** Opening INFORMATION SHOWN block **

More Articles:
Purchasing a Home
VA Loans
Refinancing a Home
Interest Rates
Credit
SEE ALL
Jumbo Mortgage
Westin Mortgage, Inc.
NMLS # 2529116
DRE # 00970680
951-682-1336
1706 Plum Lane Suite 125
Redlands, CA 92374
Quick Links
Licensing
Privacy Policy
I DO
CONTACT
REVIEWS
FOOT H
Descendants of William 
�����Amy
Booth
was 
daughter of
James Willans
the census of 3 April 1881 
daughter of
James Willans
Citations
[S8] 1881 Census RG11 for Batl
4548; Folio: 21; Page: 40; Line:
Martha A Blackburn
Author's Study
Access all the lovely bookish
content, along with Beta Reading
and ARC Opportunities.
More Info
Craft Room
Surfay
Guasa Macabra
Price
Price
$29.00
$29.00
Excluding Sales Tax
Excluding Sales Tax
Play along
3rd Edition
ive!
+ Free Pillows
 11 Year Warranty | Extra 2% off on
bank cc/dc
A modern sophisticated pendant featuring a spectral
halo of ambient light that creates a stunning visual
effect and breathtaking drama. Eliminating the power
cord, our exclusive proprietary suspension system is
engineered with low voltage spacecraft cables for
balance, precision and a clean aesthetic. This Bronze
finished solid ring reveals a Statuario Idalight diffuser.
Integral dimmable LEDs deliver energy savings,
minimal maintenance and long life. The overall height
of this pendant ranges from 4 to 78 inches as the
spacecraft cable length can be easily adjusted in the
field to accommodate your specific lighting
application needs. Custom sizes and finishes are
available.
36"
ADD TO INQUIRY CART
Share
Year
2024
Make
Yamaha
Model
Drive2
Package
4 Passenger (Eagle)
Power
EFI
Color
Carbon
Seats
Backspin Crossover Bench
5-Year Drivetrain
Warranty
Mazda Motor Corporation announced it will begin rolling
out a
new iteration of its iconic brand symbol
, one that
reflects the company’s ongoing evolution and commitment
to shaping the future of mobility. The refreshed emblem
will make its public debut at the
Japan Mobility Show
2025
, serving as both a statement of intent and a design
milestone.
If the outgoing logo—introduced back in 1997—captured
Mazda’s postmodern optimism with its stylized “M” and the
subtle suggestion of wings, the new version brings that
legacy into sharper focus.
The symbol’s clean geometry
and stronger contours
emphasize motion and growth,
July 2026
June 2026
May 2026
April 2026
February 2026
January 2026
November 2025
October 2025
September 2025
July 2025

** Closing INFORMATION SHOWN block **

[PROBLEM TO WORK ON]: What you need to do is retype all the entries exactly as written.

[SOLUTION BELOW]:
More Articles:
Purchasing a Home
VA Loans
Refinancing a Home
Interest Rates
Credit
SEE ALL
Jumbo Mortgage
Westin Mortgage, Inc.
NMLS # 2529116
DRE # 00970680
951-682-1336
1706 Plum Lane Suite 125
Redlands, CA 92374
Quick Links
Licensing
Privacy Policy
I DO
CONTACT
REVIEWS
FOOT H
Descendants of William 
�����Amy
Booth
was 
daughter of
James Willans
the census of 3 April 1881 
daughter of
James Willans
Citations
[S8] 1881 Census RG11 for Batl
4548; Folio: 21; Page: 40; Line:
Martha A Blackburn
Author's Study
Access all the lovely bookish
content, along with Beta Reading
and ARC Opportunities.
More Info
Craft Room
Surfay
Guasa Macabra
Price
Price
$29.00
$29.00
Excluding Sales Tax
Excluding Sales Tax
Play along
3rd Edition
ive!
+ Free Pillows
 11 Year Warranty | Extra 2% off on
bank cc/dc
A modern sophisticated pendant featuring a spectral
halo of ambient light that creates a stunning visual
effect and breathtaking drama. Eliminating the power
cord, our exclusive proprietary suspension system is
engineered with low voltage spacecraft cables for
balance, precision and a clean aesthetic. This Bronze
finished solid ring reveals a Statuario Idalight diffuser.
Integral dimmable LEDs deliver energy savings,
minimal maintenance and long life. The overall height
of this pendant ranges from 4 to 78 inches as the
spacecraft cable length can be easily adjusted in the
field to accommodate your specific lighting
application needs. Custom sizes and finishes are
available.
36"
ADD TO INQUIRY CART
Share
Year
2024
Make
Yamaha
Model
Drive2
Package
4 Passenger (Eagle)
Power
EFI
Color
Carbon
Seats
Backspin Crossover Bench
5-Year Drivetrain
Warranty
Mazda Motor Corporation announced it will begin rolling
out a
new iteration of its iconic brand symbol
, one that
reflects the company’s ongoing evolution and commitment
to shaping the future of mobility. The refreshed emblem
will make its public debut at the
Japan Mobility Show
2025
, serving as both a statement of intent and a design
milestone.
If the outgoing logo—introduced back in 1997—captured
Mazda’s postmodern optimism with its stylized “M” and the
subtle suggestion of wings, the new version brings that
legacy into sharper focus.
The symbol’s clean geometry
and stronger contours
emphasize motion and growth,
July 2026
June 2026
May 2026
April 2026
February 2026
January 2026
November 2025
October 2025
September 2025
July 2025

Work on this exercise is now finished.